> _Direction_: Render each line of the listing below as a string in a single JSON list, with one string per line and no blank lines.

--- Start Exercise material ---

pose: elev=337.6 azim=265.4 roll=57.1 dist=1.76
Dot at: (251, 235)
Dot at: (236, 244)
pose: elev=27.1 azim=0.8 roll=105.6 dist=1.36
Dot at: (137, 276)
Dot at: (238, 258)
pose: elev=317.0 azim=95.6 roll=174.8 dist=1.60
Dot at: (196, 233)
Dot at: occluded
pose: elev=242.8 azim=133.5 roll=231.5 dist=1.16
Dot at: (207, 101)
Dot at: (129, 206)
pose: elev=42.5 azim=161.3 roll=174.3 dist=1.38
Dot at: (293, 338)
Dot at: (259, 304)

--- End Exercise material ---

> _Result of the exercise_:
[
  "pose: elev=337.6 azim=265.4 roll=57.1 dist=1.76",
  "Dot at: (251, 235)",
  "Dot at: (236, 244)",
  "pose: elev=27.1 azim=0.8 roll=105.6 dist=1.36",
  "Dot at: (137, 276)",
  "Dot at: (238, 258)",
  "pose: elev=317.0 azim=95.6 roll=174.8 dist=1.60",
  "Dot at: (196, 233)",
  "Dot at: occluded",
  "pose: elev=242.8 azim=133.5 roll=231.5 dist=1.16",
  "Dot at: (207, 101)",
  "Dot at: (129, 206)",
  "pose: elev=42.5 azim=161.3 roll=174.3 dist=1.38",
  "Dot at: (293, 338)",
  "Dot at: (259, 304)"
]